▸ **Activity**
Please transcribe the data below exactly. Leave the pictures out.

▸ **Collected material**
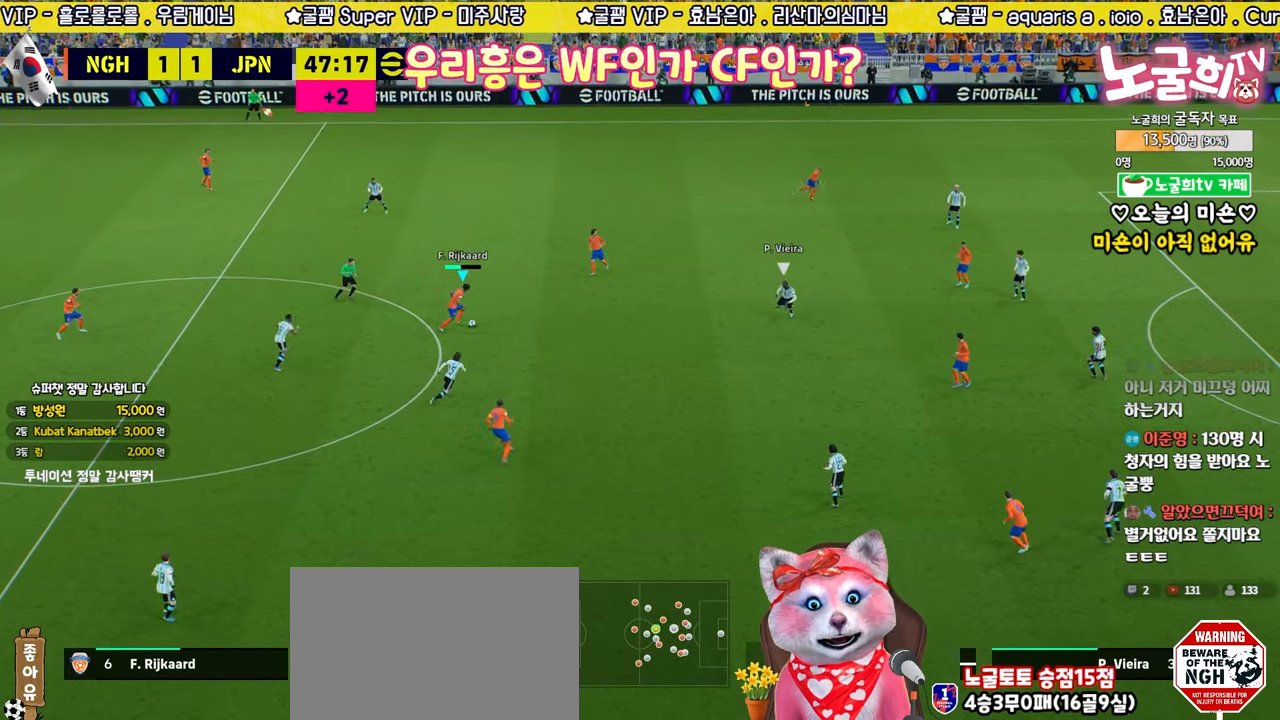
{"buttons": [], "left_stick": "center", "right_stick": "center", "events": [[350, "L3", "up"], [383, "R2", "up"], [450, "left_stick", "center"]]}
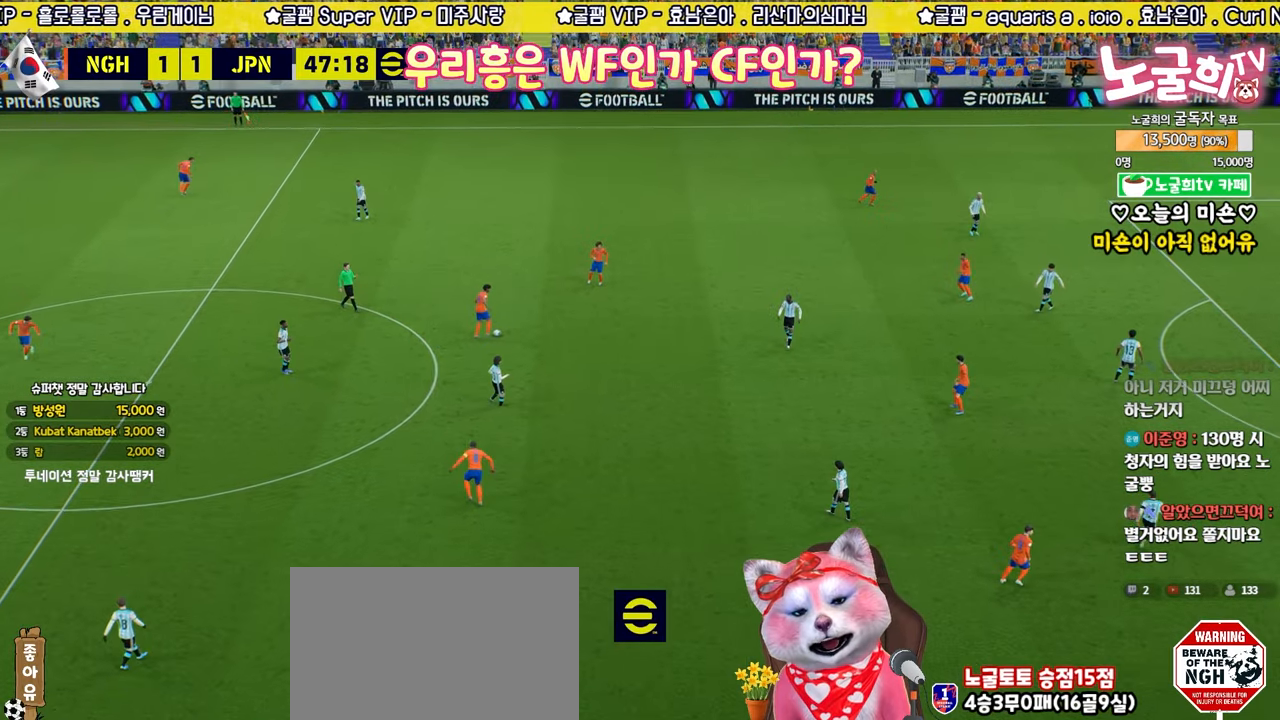
{"buttons": [], "left_stick": "center", "right_stick": "center", "events": []}
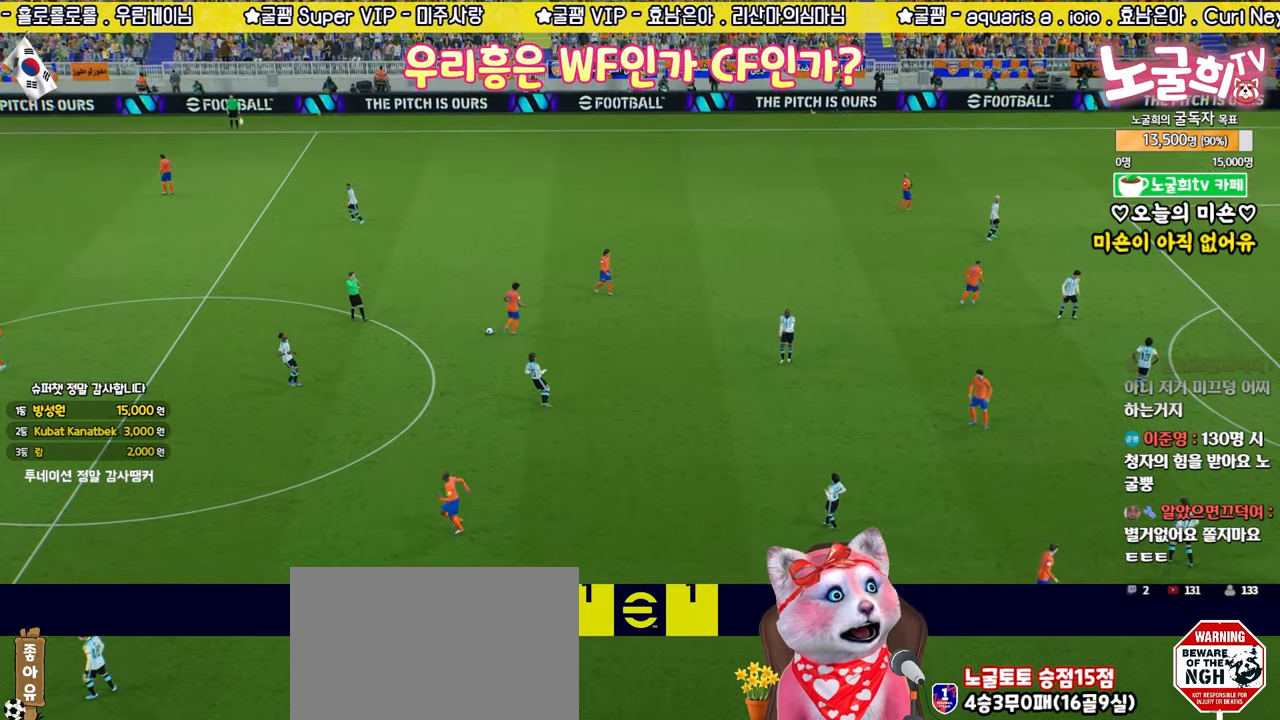
{"buttons": [], "left_stick": "center", "right_stick": "center", "events": []}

▸ **Output for this exercise**
{"buttons": [], "left_stick": "center", "right_stick": "center", "events": [[350, "L3", "up"], [383, "R2", "up"], [450, "left_stick", "center"]]}
{"buttons": [], "left_stick": "center", "right_stick": "center", "events": []}
{"buttons": [], "left_stick": "center", "right_stick": "center", "events": []}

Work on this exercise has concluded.